* [Problem to work on]: Leave the images out, and copy each of the records below exactly.

--- Source records Enclosed Below ---

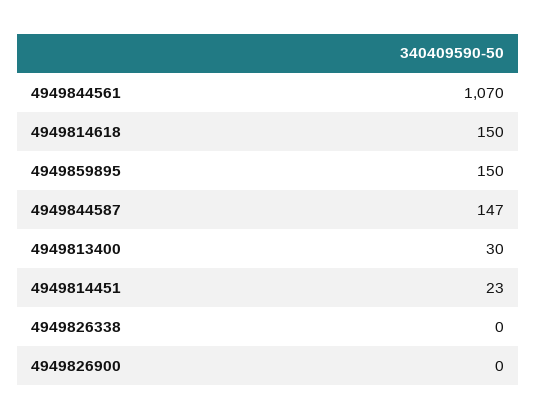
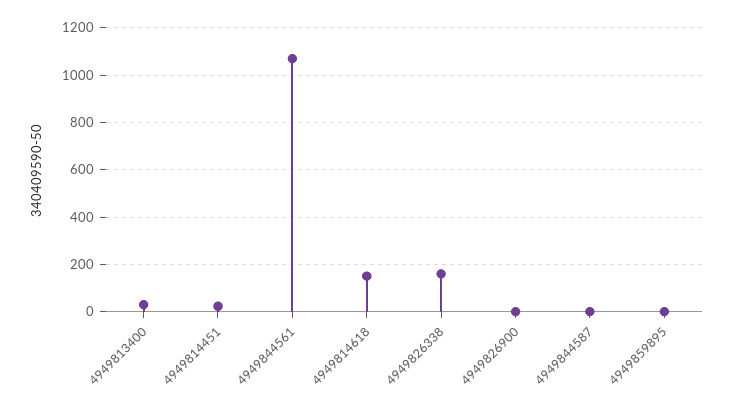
  {
    "4949844561": 1070,
    "4949814618": 150,
-   "4949859895": 150,
+   "4949859895": 0,
-   "4949844587": 147,
+   "4949844587": 0,
    "4949813400": 30,
    "4949814451": 23,
-   "4949826338": 0,
+   "4949826338": 150,
    "4949826900": 0
  }

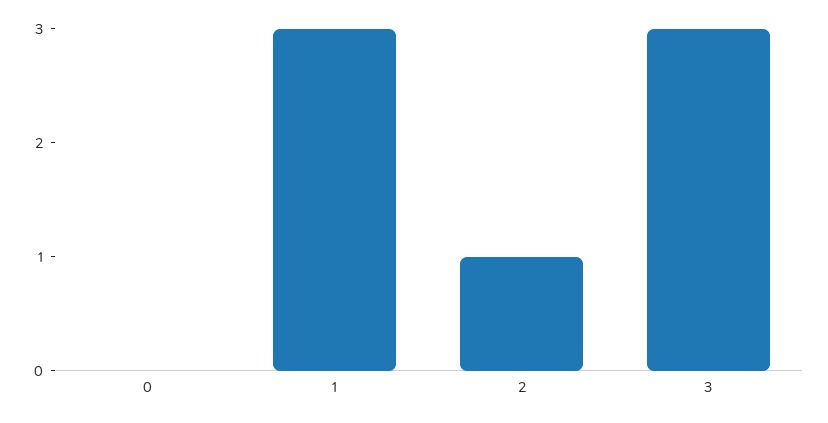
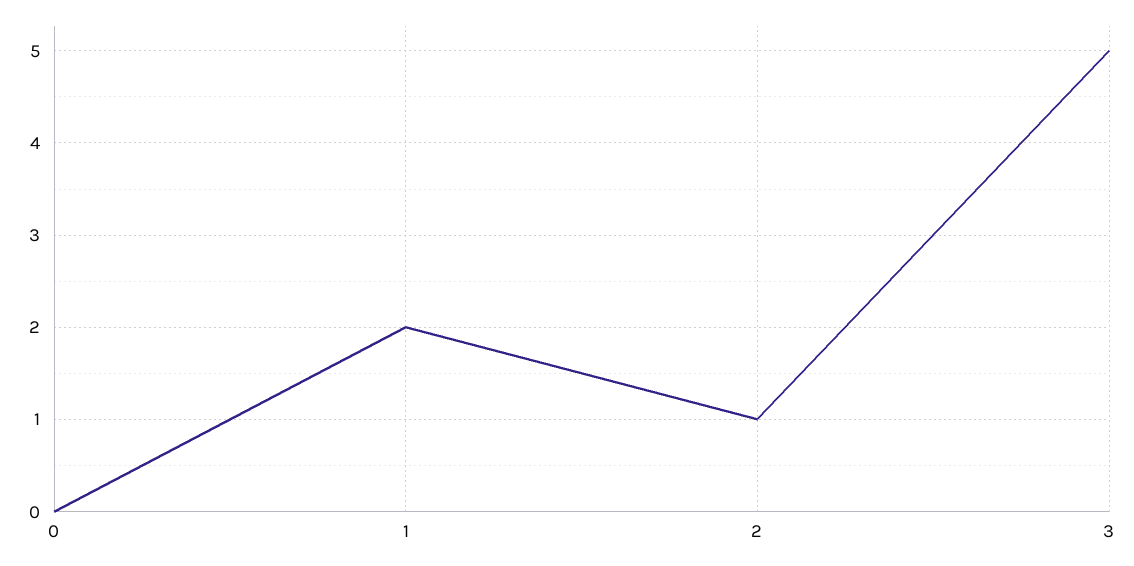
  {
    "0": 0,
-   "1": 3,
+   "1": 2,
    "2": 1,
-   "3": 3
+   "3": 5
  }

--- End of Enclosed Source records ---

* [Solution to this problem]:
  {
    "4949844561": 1070,
    "4949814618": 150,
-   "4949859895": 150,
+   "4949859895": 0,
-   "4949844587": 147,
+   "4949844587": 0,
    "4949813400": 30,
    "4949814451": 23,
-   "4949826338": 0,
+   "4949826338": 150,
    "4949826900": 0
  }

  {
    "0": 0,
-   "1": 3,
+   "1": 2,
    "2": 1,
-   "3": 3
+   "3": 5
  }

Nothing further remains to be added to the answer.